Protestations chinoises après le sommet de Camp David

Attendons pour voir…

Nabil EL BOUSAADI

Le Premier ministre japonais Fumio Kishida et le président sud-coréen Yoon Suk-yeol se sont retrouvés, vendredi dernier, à Camp David, à l’invitation du président américain Joe Biden, pour une sommet trilatéral se voulant « historique » et tenu afin de leur permettre de confirmer leur opposition aux velléités territoriales et maritimes de Pékin en Mer de Chine méridionale mais aussi pour donner l’occasion aux Etats-Unis de contribuer au rapprochement du Japon et de la Corée du Sud dont les relations sont très compliquées du fait notamment de ce souvenir encore très douloureux de l’occupation japonaise de la Corée de 1905 à 1945.

Ce rapprochement revêt une importance particulière pour Washington car aux yeux de ses alliés asiatiques, Pékin constitue une sérieuse menace à l’équilibre régional et que c’est à ce titre que le Premier ministre nippon a enclenché une profonde révision de sa politique de défense et que le président sud-coréen réclame, de son côté, une plus grande coopération militaire avec les Etats-Unis pour que son pays puisse être protégé par le fameux parapluie nucléaire américain.

□ □ □

- [EXERCICES À FAIRE]:
**1.** Recopiez mot pour mot le passage de l'article sur le sommet de Camp David, en commençant à « Attendons pour voir… » et en finissant à « 1905 à 1945. ».
**2.** D'après l'article sur le sommet de Camp David, les affirmations suivantes sont-elles exactes ? Répondez par oui ou par non à chacune et citez les mots de l'article qui tranchent.
(a) Les dirigeants japonais et sud-coréen se sont rendus à Camp David à l'invitation de Joe Biden.
(b) L'occupation japonaise de la Corée a duré de 1905 à 1945.
(c) Le président sud-coréen demande de réduire la coopération militaire avec les États-Unis.
Les enregistrements n'ont aucun lien avec l'article.

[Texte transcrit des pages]
□ □ □

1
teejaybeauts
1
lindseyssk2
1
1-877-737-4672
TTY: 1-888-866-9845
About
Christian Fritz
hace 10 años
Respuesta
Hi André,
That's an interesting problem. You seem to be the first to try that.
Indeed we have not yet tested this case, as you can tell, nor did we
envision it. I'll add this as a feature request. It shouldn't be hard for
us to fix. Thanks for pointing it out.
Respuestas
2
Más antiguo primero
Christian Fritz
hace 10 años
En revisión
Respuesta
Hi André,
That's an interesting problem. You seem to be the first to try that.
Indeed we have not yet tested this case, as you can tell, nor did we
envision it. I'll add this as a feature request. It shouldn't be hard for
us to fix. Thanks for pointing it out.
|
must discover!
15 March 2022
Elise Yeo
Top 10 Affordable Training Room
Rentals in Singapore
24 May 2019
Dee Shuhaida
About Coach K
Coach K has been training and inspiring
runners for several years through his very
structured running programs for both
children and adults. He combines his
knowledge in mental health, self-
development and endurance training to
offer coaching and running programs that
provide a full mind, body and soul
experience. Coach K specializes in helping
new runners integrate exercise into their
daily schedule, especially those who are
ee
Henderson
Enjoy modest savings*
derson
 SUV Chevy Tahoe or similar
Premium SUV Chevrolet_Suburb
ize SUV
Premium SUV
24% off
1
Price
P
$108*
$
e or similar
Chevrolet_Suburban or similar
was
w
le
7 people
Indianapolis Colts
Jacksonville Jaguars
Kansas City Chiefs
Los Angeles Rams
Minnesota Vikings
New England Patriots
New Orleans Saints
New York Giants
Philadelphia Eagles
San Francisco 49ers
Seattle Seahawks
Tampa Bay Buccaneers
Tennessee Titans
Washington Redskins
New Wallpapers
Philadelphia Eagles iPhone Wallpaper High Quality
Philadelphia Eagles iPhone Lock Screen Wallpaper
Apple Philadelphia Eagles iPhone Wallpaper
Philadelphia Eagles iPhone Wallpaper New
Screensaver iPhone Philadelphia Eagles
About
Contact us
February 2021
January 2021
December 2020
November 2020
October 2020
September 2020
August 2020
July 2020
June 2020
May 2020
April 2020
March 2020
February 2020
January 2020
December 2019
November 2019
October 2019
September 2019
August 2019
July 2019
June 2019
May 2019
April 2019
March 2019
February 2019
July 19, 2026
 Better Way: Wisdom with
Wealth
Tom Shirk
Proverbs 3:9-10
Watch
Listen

□ □ □

- [RÉPONSES PAR NUMÉRO]:
**1.**
Attendons pour voir…

Nabil EL BOUSAADI

Le Premier ministre japonais Fumio Kishida et le président sud-coréen Yoon Suk-yeol se sont retrouvés, vendredi dernier, à Camp David, à l’invitation du président américain Joe Biden, pour une sommet trilatéral se voulant « historique » et tenu afin de leur permettre de confirmer leur opposition aux velléités territoriales et maritimes de Pékin en Mer de Chine méridionale mais aussi pour donner l’occasion aux Etats-Unis de contribuer au rapprochement du Japon et de la Corée du Sud dont les relations sont très compliquées du fait notamment de ce souvenir encore très douloureux de l’occupation japonaise de la Corée de 1905 à 1945.

**2.**
(a) Oui : « Le Premier ministre japonais Fumio Kishida et le président sud-coréen Yoon Suk-yeol se sont retrouvés, vendredi dernier, à Camp David, à l’invitation du président américain Joe Biden ».
(b) Oui : « l’occupation japonaise de la Corée de 1905 à 1945 ».
(c) Non : « le président sud-coréen réclame, de son côté, une plus grande coopération militaire avec les Etats-Unis ».